Nach den Festlegungen der Vorgängerregierung sollten ab dem nächsten Jahr jährlich 80 Polizeianwärterinnen und Polizeianwärter eingestellt werden. Nach der Koalitionsvereinbarung sind 150 Einstellungen pro Jahr vorgesehen. Der Innenminister hat diese Zahl in den vergangenen Monaten immer wieder stolz genannt.
Nicht eine Einstellung ist bisher in diesem Jahr erfolgt. Nicht einmal die 80 Einstellungen, die wir geplant haben, werden Sie, meine Damen und Herren von der CDU und der FDP, erreichen.
Viertens. Unter der alten Landesregierung wurde, auch um mit gutem Beispiel voranzugehen, jedes Jahr über den Bedarf ausgebildet. Das Ziel war es, junge Leute im
In diesem Jahr werden vom Land nur etwa halb so viel Plätze angeboten, wie zu Zeiten der SPD-Regierung. Auch hiermit schadet man dem Land. Denn wer geht, wenn Ausbildungsplätze knapp sind? - Natürlich die flexibleren. Dieser Trend ist äußerst gefährlich; denn leider werden die wenigsten von ihnen zurückkommen.
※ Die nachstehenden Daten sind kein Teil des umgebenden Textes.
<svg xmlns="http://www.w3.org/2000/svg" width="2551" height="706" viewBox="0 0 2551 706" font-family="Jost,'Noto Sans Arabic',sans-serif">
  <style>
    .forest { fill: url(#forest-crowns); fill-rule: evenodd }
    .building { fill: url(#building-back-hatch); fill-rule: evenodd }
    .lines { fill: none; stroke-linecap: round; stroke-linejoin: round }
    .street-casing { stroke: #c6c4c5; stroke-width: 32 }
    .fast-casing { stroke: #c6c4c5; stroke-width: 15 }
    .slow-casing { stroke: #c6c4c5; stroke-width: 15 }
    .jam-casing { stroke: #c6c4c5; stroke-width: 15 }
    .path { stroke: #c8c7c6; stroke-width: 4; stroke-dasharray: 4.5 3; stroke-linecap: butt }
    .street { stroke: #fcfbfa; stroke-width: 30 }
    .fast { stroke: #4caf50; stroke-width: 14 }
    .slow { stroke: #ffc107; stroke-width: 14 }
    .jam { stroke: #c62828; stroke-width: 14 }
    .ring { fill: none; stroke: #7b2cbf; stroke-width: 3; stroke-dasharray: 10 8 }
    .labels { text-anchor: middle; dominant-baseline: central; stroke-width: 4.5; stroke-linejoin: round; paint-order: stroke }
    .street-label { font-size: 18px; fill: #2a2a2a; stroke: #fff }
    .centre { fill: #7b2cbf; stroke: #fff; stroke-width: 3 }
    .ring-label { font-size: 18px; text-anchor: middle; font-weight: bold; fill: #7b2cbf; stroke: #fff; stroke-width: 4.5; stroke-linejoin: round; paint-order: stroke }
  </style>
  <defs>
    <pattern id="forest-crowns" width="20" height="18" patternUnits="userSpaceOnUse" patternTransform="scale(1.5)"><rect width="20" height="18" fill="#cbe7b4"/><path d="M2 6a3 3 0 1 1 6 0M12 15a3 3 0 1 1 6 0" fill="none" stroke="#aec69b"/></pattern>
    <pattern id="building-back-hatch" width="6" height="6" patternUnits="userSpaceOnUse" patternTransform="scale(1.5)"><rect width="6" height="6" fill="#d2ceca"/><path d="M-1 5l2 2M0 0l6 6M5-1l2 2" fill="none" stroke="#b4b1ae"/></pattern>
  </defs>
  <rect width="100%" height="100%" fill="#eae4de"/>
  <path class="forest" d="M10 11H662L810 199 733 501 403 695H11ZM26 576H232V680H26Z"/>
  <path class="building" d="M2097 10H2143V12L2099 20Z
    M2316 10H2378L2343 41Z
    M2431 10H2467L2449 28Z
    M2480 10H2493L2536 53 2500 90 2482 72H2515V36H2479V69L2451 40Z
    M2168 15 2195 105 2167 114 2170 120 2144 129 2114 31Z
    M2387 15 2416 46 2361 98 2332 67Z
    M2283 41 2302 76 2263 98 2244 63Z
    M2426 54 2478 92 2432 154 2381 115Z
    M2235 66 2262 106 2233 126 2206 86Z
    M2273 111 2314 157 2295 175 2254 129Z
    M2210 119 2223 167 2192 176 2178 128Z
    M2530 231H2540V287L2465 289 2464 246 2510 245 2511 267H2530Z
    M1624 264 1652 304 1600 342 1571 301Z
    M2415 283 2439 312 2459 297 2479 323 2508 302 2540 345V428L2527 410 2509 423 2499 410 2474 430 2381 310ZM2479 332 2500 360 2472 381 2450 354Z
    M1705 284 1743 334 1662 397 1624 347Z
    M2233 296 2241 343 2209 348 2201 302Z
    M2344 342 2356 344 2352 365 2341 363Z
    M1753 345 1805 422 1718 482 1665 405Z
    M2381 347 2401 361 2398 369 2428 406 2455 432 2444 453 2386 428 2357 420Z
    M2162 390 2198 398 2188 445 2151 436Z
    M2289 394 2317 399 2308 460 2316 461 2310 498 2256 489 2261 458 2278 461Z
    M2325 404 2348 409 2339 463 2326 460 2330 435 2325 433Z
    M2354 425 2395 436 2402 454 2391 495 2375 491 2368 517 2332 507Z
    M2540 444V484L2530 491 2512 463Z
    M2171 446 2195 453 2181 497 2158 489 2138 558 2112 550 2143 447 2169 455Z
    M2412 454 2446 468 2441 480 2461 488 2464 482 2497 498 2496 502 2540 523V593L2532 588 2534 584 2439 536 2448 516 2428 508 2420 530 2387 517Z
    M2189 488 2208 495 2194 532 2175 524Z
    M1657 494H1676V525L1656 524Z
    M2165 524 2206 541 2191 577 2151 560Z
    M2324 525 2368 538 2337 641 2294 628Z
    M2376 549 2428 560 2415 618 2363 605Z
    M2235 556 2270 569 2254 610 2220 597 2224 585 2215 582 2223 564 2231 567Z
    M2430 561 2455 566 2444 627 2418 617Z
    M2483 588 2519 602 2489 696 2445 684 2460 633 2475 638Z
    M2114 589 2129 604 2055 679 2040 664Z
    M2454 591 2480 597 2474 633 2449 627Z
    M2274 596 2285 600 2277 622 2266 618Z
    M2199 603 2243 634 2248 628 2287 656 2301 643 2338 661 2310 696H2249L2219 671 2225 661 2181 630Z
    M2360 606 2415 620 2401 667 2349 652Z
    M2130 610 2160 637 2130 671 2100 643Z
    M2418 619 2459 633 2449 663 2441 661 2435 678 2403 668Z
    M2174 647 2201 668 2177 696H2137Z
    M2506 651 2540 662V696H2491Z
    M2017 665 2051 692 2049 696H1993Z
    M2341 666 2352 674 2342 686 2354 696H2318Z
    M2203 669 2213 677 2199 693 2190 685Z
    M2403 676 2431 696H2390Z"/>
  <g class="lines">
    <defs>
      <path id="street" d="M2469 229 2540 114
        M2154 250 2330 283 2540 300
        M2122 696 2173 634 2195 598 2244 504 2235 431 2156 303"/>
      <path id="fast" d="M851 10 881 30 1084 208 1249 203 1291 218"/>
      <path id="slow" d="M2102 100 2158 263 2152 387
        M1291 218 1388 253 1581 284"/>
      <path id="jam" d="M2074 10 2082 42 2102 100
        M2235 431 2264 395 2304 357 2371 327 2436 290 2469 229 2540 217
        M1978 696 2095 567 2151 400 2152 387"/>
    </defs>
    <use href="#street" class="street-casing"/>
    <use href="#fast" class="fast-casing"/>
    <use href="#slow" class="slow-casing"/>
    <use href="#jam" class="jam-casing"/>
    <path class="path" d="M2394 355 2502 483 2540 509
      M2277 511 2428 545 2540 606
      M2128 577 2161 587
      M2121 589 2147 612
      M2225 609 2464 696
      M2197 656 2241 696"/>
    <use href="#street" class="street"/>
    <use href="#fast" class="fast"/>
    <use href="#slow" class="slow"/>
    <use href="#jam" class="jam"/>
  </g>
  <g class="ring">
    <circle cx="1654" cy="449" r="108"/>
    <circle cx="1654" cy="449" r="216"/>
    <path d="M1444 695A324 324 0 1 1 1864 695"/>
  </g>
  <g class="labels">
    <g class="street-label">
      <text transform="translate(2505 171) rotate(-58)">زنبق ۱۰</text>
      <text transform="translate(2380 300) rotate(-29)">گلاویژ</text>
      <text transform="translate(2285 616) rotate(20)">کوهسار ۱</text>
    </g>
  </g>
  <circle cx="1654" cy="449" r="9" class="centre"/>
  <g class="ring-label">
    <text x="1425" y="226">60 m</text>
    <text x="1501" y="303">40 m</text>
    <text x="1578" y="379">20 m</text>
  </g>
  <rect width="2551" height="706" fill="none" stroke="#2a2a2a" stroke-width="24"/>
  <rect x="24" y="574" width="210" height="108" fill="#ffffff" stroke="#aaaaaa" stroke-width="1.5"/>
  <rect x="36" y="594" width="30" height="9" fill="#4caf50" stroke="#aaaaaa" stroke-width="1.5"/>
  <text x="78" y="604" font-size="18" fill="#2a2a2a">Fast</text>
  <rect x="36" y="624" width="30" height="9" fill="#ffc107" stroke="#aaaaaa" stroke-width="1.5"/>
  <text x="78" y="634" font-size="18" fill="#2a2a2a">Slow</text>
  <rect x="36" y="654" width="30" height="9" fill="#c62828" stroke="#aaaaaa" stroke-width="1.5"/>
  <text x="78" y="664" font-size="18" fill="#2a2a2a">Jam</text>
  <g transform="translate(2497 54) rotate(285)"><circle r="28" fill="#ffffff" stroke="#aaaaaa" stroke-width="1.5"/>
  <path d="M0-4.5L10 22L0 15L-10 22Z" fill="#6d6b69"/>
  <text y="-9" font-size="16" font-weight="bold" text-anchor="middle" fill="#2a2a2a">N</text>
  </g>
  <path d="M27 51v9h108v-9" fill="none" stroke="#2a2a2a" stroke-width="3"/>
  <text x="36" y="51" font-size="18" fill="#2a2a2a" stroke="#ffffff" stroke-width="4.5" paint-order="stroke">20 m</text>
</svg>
Fünftens. Ähnlich problematisch sieht es mit der Übernahme derjenigen aus, die ihre Ausbildung beim Land abgeschlossen haben. Bisher wurden alle zunächst für ein Jahr bei einer Arbeitszeit von 75 % übernommen, um ihnen den Einstieg in den Arbeitsmarkt zu erleichtern. Auch dies ist in diesem Jahr noch völlig offen. Uns ist bisher nicht bekannt, ob überhaupt jemand befristet eingestellt wird. Sie können uns im Interesse der jungen Leute vielleicht heute etwas dazu mitteilen, Herr Ministerpräsident.
Meine Damen und Herren! Die Landesregierung betreibt diese Politik vor dem Hintergrund bedrückender Zahlen. Die Jugendarbeitslosigkeit ist so hoch wie seit 1992 nicht mehr.
- An der Verschuldung waren Sie genauso beteiligt. Wir wollen die alten Zahlen nicht aufrühren. Hinzu kommt noch das, was Sie jetzt wieder mit Ihrem Haushalt getan haben.
Die Abwanderung setzt sich fort. Im letzten Jahr hatten wir in Sachsen-Anhalt wiederum einen negativen Wanderungssaldo. Die Bevölkerung hat noch einmal um fast 32 000 Menschen abgenommen. Wir alle wissen, dass es oft die Jungen, gut Ausgebildeten sind, die uns verlassen. Und wir wissen, dass sich darunter überproportional viele junge Frauen befinden.